To diagnose IBD, it is vital evaluate (by camera under the microscope) the tissue lining of your child’s intestines and colon to determine the type of IBD and thereby customize the best treatment plan. These tests also allow us to measure the extent and severity of inflammation and track improvement. We use the following diagnostic and imaging tools:

  • Esophagogastroduodenoscopy (EGD) or upper endoscopy. Using a flexible tube with a camera to visually examine for any redness, swelling, bleeding, ulcers, infections or other damage and then obtaining biopsies from the lining of the esophagus, stomach, and duodenum to further evaluate it under the microscope by a pathologist.
  • Colonoscopy. A flexible tube with a camera and light that is advanced through the rectum so that the doctor can inspect the lining and obtain biopsies from the large intestine (colon) and the last few inches of the small intestine (ileum).
  • Sigmoidoscopy. Works in much the same way as a colonoscopy but examines only the last portion of the colon.
  • Advanced endoscopy. A name for more advanced diagnostic tools that are sometimes necessary to diagnose certain IBD conditions. The Stanford Medicine Children’s Health IBD Center houses the most advanced diagnostic tools available, including enteroscopies, to visualize and obtain biopsies of those parts of the small bowel that are beyond the reach of an EGD and colonoscopy.
  • Small bowel capsule endoscopy. A noninvasive procedure in which a capsule containing a small camera is swallowed so that doctors can see the appearance of the inside lining of the entire small intestine to look for ulcers, bleeding or polyps. It does not allow us to obtain biopsies.
  • Fecal biomarkers. This is a stool test to check for certain proteins and is used for evaluating the presence and severity of inflammation of the intestines.

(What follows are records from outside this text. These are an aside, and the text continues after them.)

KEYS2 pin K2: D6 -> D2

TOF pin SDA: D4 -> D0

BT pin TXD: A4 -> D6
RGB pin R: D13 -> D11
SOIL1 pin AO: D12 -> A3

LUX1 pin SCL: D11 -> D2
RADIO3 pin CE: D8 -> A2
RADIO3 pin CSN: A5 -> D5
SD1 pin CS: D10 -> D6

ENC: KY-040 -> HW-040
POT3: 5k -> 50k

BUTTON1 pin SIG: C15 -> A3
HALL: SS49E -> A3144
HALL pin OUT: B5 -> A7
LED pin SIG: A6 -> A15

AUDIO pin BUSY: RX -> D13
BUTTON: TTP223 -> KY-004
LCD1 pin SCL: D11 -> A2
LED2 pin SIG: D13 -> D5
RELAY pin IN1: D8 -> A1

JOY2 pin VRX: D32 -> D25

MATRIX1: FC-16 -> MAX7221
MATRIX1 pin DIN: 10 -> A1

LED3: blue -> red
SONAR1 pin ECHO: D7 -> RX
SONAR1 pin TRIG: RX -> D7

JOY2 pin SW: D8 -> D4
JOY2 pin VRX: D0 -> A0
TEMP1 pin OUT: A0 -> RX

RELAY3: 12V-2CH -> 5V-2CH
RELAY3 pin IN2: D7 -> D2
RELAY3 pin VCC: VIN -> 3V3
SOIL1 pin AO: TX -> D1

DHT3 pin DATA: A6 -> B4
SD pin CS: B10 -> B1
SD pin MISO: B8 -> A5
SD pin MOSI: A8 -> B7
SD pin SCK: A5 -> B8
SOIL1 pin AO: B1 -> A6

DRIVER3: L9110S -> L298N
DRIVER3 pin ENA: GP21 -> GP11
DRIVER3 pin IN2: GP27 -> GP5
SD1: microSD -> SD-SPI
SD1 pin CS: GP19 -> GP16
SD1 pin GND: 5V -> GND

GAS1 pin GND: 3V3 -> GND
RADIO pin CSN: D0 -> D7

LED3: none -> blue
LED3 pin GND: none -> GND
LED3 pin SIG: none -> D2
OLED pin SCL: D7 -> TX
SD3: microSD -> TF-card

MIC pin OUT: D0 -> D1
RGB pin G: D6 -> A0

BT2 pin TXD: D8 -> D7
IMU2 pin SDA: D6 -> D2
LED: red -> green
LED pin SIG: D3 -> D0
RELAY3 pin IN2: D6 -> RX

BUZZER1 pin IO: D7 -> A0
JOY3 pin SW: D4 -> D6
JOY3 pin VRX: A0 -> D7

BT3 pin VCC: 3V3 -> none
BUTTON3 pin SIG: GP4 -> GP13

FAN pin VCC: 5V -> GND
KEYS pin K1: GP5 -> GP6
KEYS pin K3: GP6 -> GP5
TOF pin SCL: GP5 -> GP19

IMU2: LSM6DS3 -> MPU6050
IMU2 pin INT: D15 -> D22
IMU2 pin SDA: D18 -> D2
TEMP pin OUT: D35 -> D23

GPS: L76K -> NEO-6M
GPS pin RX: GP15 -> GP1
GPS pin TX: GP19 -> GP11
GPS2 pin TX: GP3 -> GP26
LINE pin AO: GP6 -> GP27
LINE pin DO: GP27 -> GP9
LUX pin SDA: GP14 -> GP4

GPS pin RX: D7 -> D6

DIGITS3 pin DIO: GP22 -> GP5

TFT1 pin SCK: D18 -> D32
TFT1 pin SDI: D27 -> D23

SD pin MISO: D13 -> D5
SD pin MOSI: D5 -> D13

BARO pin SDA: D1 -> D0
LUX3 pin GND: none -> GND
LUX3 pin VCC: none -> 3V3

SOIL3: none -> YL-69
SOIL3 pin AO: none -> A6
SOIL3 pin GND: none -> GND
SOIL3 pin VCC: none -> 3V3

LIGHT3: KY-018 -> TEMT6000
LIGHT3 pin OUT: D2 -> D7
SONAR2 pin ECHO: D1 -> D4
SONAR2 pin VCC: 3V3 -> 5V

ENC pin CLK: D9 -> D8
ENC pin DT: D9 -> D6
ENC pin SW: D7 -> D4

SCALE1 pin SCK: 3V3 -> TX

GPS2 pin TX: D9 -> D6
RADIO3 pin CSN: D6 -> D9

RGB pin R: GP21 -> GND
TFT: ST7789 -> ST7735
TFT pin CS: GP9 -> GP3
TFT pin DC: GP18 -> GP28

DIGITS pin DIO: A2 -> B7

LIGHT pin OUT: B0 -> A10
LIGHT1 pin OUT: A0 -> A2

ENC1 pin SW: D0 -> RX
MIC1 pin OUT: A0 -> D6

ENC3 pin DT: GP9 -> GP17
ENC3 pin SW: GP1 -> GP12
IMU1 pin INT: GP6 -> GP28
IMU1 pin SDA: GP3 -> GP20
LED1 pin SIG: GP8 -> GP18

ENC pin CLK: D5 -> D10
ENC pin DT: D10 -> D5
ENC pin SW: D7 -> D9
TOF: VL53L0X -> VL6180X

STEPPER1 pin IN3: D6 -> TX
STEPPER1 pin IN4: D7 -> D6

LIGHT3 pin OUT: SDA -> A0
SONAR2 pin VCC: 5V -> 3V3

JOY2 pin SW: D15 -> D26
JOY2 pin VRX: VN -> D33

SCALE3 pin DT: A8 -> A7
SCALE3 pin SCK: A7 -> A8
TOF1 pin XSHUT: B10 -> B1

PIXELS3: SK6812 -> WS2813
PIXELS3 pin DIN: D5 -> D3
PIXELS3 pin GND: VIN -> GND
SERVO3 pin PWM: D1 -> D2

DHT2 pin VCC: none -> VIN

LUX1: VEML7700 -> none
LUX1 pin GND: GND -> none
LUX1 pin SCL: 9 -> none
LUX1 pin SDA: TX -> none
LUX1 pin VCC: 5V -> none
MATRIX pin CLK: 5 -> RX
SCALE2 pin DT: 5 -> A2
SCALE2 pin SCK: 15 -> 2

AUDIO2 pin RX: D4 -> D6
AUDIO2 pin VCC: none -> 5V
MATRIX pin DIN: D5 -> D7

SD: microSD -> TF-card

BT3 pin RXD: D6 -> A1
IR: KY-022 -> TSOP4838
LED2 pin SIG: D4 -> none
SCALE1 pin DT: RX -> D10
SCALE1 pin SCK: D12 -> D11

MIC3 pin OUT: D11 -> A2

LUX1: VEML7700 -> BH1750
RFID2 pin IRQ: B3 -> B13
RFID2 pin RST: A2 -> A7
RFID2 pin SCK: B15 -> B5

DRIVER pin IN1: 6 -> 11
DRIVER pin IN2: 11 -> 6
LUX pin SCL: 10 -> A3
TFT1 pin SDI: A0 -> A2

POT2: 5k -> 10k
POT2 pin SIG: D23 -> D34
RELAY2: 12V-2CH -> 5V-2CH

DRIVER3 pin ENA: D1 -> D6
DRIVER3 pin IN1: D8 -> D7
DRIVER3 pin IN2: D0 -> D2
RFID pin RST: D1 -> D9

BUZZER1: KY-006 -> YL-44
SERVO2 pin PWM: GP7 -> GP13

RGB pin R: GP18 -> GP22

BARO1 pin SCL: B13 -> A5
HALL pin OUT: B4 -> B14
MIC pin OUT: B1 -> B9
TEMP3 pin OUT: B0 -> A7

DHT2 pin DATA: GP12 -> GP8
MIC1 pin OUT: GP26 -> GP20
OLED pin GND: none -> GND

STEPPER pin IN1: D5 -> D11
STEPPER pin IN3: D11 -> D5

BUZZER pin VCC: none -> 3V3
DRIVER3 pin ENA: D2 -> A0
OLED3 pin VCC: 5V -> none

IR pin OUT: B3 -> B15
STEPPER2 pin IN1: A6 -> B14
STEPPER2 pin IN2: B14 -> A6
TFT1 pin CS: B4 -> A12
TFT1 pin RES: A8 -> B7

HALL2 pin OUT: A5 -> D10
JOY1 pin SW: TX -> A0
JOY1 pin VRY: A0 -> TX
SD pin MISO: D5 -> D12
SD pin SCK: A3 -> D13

  • State-of-the-art imaging. Our radiology team uses the latest imaging technology and noninvasive techniques to capture images of your child’s bowel and abdomen with the highest level of detail while minimizing radiation. Our technologies include the following:
    • Magnetic resonance enterography (MRE). This technique protects from radiation exposure while allowing us to obtain detailed pictures of your child’s small and large intestine. It helps in assessing the extent, severity and complications from IBD and also used for monitoring your child’s response to treatment.
    • Contrast enhanced ultrasound (CEUS). We are one of just a few centers in the United States to use this specialized ultrasound imaging used to evaluate the small intestines with greater detail than a regular ultrasound while protecting the children from radiation exposure. It is useful for diagnosis and monitoring the response to treatment. Since ultrasounds are noninvasive, safer and sometimes can even avoid the need for an endoscopy, CT or MRE, they allow us to monitor and adjust your child’s care plan quickly and more frequently, making treatment more effective.
    • CT scans and other radiological exams. Additional tests may be needed in acute situations, or to assess your child’s IBD when an MRI or ultrasound is not possible. We have developed protocols that minimize the radiation exposure from such studies.
  • Genetic testing. When your child is not responding to treatment, or we suspect an underlying genetic condition, we may perform genetic testing, which allows us in some patients to pinpoint the likely cause of the disease more precisely and thereby customize treatment when possible.